Text passage »
▬▬▬▬▬▬

Re: Compound Primary Keys

2019-04-24 Thread Vivekanand
Thanks a lot. Appreciate the pointers about indexing engine vs database .
I ended up using concatenating the fields to generate a key.


On Wed, Apr 24, 2019 at 11:39 AM David Hastings <
hastings.recurs...@gmail.com> wrote:

> another thing to consider doing is just merge the two fields into the id
> value:
> "id": "USER_RECORD_12334",
> since its a string.
>
>
>
> On Wed, Apr 24, 2019 at 2:35 PM Gus Heck  wrote:
>
> > Hi Vivek
> >
> > Solr is not a database, nor should one try to use it as such. You'll need
> > to adjust your thinking some in order to make good use of Solr. In Solr
> > there is normally an id field and it should be unique across EVERY
> document
> > in the entire collection. Thus there's no concept of a primary key,
> because
> > there are no tables. In some situations (streaming expressions for
> example)
> > you might want to use collections like tables, creating a collection per
> > data type, but there's no way to define uniqueness in terms of more than
> > one field within a collection. If your data comes from a database with
> > complex keys, concatenating the values to form the single unique ID is a
> > possibility. If you form keys that way of course you also want to retain
> > the values as individual fields. This duplication might seem odd from a
> > database perspective where one often works hard to normalize data, but
> for
> > search, denormalization is very common. The focus with search engines is
> > usually speed of retrieval rather than data correctness. Solr should
> serve
> > as an index into some other canonical source of truth for your data, and
> > that source of truth should be in charge of guaranteeing data
> correctness.

▬▬▬▬▬▬

Dataset section »
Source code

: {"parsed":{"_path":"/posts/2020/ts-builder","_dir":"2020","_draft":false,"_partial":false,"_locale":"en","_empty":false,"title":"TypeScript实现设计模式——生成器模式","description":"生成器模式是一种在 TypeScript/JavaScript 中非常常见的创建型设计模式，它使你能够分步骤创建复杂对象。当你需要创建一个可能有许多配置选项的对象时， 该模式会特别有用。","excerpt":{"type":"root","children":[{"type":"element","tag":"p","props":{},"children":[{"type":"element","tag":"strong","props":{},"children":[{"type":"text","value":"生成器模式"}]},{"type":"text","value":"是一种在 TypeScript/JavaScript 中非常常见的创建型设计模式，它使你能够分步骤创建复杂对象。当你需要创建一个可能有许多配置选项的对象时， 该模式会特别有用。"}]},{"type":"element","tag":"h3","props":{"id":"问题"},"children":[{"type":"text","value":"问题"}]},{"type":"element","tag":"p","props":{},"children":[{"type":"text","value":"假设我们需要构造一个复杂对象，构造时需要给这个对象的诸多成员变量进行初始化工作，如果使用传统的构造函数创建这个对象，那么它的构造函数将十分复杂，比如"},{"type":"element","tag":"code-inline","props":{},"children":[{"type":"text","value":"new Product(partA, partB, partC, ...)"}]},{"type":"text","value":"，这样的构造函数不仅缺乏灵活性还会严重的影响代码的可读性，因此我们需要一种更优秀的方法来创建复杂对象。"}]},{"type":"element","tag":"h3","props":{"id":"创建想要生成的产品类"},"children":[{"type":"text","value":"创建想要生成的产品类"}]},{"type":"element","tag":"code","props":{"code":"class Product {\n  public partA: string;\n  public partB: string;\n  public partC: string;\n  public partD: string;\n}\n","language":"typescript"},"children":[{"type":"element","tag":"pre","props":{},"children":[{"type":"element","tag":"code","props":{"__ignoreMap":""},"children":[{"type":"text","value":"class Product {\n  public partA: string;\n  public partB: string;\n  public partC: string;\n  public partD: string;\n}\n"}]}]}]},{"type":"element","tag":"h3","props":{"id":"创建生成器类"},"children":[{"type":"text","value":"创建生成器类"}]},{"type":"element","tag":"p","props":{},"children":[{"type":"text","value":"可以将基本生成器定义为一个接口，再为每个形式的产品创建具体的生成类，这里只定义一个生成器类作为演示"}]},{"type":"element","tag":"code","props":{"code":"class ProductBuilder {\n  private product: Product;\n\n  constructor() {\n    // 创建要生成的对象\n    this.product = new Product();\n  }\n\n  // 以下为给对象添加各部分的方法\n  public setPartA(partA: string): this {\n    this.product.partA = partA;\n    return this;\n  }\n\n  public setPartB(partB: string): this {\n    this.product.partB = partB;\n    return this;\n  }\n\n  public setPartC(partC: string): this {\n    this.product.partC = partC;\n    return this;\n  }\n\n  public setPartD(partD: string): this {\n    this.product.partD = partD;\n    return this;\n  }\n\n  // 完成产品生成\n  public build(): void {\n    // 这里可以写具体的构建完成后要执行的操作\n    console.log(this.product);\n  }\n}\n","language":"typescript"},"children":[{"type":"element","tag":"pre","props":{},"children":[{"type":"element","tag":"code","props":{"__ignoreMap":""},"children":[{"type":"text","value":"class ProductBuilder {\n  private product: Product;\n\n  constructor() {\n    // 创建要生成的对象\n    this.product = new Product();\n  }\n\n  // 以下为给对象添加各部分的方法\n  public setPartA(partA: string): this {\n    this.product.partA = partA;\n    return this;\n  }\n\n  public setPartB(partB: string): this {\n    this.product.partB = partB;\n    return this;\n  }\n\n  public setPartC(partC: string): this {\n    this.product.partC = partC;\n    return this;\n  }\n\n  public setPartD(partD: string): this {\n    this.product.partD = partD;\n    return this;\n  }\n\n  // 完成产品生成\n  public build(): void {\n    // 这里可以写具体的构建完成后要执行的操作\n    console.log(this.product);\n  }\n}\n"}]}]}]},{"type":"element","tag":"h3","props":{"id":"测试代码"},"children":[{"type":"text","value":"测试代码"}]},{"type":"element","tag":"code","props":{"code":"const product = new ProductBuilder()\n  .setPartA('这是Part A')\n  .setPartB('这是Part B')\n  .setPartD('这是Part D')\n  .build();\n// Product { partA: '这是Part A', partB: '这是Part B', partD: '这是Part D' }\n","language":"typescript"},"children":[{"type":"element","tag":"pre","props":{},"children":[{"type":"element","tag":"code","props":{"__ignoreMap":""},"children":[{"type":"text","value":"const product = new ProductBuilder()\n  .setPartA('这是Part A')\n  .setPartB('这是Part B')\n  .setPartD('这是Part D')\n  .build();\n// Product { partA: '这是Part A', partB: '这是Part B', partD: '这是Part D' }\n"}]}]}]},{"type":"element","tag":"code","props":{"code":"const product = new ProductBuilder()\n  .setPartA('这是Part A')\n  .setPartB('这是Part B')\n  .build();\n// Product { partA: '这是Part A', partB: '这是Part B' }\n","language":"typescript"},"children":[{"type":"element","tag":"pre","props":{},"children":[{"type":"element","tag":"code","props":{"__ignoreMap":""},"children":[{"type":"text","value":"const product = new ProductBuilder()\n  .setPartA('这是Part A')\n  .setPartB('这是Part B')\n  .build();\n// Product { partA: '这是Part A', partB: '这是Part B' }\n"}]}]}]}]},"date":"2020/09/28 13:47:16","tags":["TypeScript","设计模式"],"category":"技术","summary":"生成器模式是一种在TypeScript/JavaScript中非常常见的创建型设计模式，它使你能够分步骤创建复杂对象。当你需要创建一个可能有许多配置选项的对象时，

▬▬▬▬▬▬

Exercise » Copy everything in the thread on compound primary keys from "2019-04-24 Thread Vivekanand" down to "its a string.", character for character.

Response »
2019-04-24 Thread Vivekanand
Thanks a lot. Appreciate the pointers about indexing engine vs database .
I ended up using concatenating the fields to generate a key.


On Wed, Apr 24, 2019 at 11:39 AM David Hastings <
hastings.recurs...@gmail.com> wrote:

> another thing to consider doing is just merge the two fields into the id
> value:
> "id": "USER_RECORD_12334",
> since its a string.